Questo sontuoso e coloratissimo omaggio dell’americana Julie Taymor alla musica
dei Beatles (che non vengono mai esplicitamente citati) è senza dubbio il Musical
del nuovo millennio per potenza figurativa, estro visionario, nostalgico
incanto, suggestione visiva, energia creativa, ironica irriverenza. Con una
coraggiosa operazione artistica la regista del Massachusetts ha opportunamente
selezionato 32 brani dei “fab four”, rinfrescandoli con nuovi arraggiamenti
(curati da Elliott Goldenthal) e facendoli interpretare dai giovani attori,
tutti ammirevoli per la totale adesione all’impresa e per le capacità canore. E
così, come per magia, ecco rivivere sullo schermo i favolosi anni ’60, con tutto
il relativo carico di sogni e delusioni, attraverso la loro colonna sonora per
eccellenza, ovviamente scritta da John Lennon, Paul McCartney e George Harrison.
Inutile dire che, con cotanto sostegno musicale e grazie a pezzi che sono
entrati, a pieno diritto, nel patrimonio culturale ed emotivo di intere
generazioni, era difficile non centrare il bersaglio già solo per l’inevitabile
effetto nostalgia. Ma la regista ha dimostrato un’abilità non comune nel
fondere insieme l’indubbia potenza del commento sonoro alla forza delle
immagini, che spaziano libere dal frenetico al sentimentale, dallo psichedelico
all’onirico, con una miriade di invenzioni di fantasia superiore. I nomi dei
personaggi principali sono di evidente matrice “beatlesiana” e le canzoni dei
mitici “ragazzi di Liverpool” sono utilizzate per raccontare l’intera vicenda
(invero molto semplice), utilizzando le vivaci coreografie come un
caleidoscopico collage di emozioni. Un insieme di diapositive pulsanti, ognuna
delle quali narra un pezzo della storia e ognuna delle quali ha una propria precisa
identità musicale, scenografica, visuale ed emotiva.

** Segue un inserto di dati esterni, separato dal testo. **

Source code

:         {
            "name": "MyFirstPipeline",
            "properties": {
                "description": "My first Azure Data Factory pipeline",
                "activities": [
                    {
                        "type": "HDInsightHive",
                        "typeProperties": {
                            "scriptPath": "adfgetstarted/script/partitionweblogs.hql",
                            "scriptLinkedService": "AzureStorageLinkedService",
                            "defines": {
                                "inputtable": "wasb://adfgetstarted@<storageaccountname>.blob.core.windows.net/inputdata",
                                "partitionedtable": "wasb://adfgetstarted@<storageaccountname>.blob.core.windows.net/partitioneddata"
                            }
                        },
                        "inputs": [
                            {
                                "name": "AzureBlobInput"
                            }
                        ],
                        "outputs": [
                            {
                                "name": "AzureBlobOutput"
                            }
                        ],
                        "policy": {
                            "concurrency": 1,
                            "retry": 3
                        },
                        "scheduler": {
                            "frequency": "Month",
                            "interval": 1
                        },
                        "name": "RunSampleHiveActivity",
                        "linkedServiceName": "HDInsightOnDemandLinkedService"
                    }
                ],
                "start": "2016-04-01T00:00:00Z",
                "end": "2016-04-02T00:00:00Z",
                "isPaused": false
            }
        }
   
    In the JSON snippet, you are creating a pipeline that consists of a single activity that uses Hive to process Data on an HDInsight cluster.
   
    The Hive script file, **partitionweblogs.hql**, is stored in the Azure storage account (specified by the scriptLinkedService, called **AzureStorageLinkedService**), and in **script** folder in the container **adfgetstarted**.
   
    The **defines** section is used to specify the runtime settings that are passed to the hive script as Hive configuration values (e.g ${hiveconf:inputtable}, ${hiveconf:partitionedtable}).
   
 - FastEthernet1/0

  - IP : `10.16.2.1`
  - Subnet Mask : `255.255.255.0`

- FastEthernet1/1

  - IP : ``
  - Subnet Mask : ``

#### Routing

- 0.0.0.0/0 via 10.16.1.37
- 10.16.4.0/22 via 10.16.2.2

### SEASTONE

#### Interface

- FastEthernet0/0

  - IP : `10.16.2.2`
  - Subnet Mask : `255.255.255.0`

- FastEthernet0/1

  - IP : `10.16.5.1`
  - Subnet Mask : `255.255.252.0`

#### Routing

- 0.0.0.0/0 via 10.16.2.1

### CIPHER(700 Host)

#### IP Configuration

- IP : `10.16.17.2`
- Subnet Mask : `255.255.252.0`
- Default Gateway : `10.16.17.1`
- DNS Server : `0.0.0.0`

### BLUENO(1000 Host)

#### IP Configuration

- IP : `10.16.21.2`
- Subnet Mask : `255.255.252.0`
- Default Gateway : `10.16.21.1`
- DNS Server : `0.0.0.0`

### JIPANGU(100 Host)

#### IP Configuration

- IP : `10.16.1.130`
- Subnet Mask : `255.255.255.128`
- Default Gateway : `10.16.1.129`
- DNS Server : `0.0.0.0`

Se ci si abbandona al
flusso audiovisivo è un’esperienza memorabile che trova il suo picco nella
surreale sequenza pittorica di “Strawberry fields forever”. Menzione speciale
per l’intero reparto tecnico, per i coreografi, per la fotografia
cromaticamente saturata di Bruno Delbonnel, per gli arrangiamenti “moderni” di Elliott
Goldenthal e per i due interpreti principali, Evan Rachel Wood e Jim Sturgess.
Da citare altresì i camei eccellenti di Bono santone psichedelico, Salma Hayek
infermiera super sexy e Joe Cocker clochard. Chiaramente il film è imperdibile
per i fans dei Beatles e per i nostalgici degli anni ’60, ma anche il pubblico
mainstream vi potrà trovare più di un motivo d’interesse.